Fear Of Dentist Led Brit To Superglue Broken Teeth — Cheap DIY Dentistry Pretty Common In UK


When Angie Barlow‘s mom was 34, she died of throat cancer. That fear has led the British dogwalker, now 48, to avoid the dentist and instead, superglue her broken teeth back into her jaw, the Daily Mail reported.

“She had a tooth out, and that’s how they found she had cancer. That fear has always been in the back of my mind… you just get your mind set and you just think, you don’t go. You don’t make that phone call.”

She has relied on superglue for 10 years to repair her smile. And the woman was a smoker, so broken teeth were pretty commonplace. The end result of all that DIY dentistry is a whopping 90 percent loss of the bone that supports her top jaw, the Daily Star added.

The toxic chemicals in the superglue are to blame.

To fix her broken chompers, or when a tooth fell out, Angie said “I just put a little bit of glue and try and hold it in place to keep it…so I don’t have a gap. I used glue on the top of the tooth, and then I put it back in place until the glue is set.”

But the DIY job wasn’t exactly perfect. Barlow was left with a horror show in her mouth that kept the woman shuttered in her house, too embarrassed to go outside.

“I feel so self-conscious that I don’t go anywhere really. Even going in the shop, I feel embarrassed. ‘They’d be like, nudge, nudge, look at her,’ you know. Even in front of my son I’m embarrassed to sit and have a conversation with him.”

Her superglue-repaired smile got so bad that she required extensive treatment and repair, an expense that emptied her life-savings.
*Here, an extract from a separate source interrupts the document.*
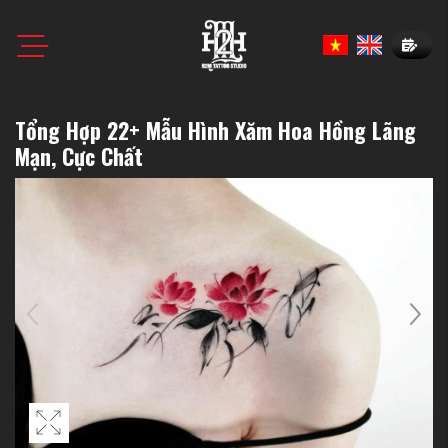
Book N
Tổng Hợp 22+ Mẫu Hình Xăm Hoa Hồng Lãng
Mạn, Cực Chất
The operation removed 11 of her broken top teeth, and added six titanium screws into her jaw, to which 12 new, false ones were then attached.

“It’s probably one of the worst cases that I’ve seen and certainly one of the worse cases of desperation, to superglue a tooth back in the mouth,” said Dr. Serpil Djemal, at Kings College Hospital.

Her broken teeth banished – and the superglue hopefully thrown in the garbage can – Barlow feels like a new person.

“There’s no hands over my mouth or embarrassment, and, the difference people have said in me, noticed in me, my friends, things like that, they’re just like, oh my God, you’re more outgoing.”

Sadly, at-home dentistry isn’t uncommon in the UK. People who’ve fallen on hard times, the homeless, those recently released from prison, or those who have other financial priorities, are turning to dentist kits – meant for temporary repairs – as their permanent dental plan, the Guardian reported in April.

No one really knows how many Britons are avoiding the dentist. The only data is circumstantial: the company that makes the at-home dental kits, DenTek, sells 250,000 a year. But it’s become such a concern that dental charity Dentaid – which usually works in developing countries – is launching a project in the UK. A recent study also found that the poorer classes generally have eight fewer teeth than the richest when both groups reach old age.

And Barlow’s method isn;t the most cringeworthy one people have used to fix their teeth. There’s also the man who cleaned his own cavity then plugged it with toxic epoxy putty, or the woman who popped an abscess with a fork.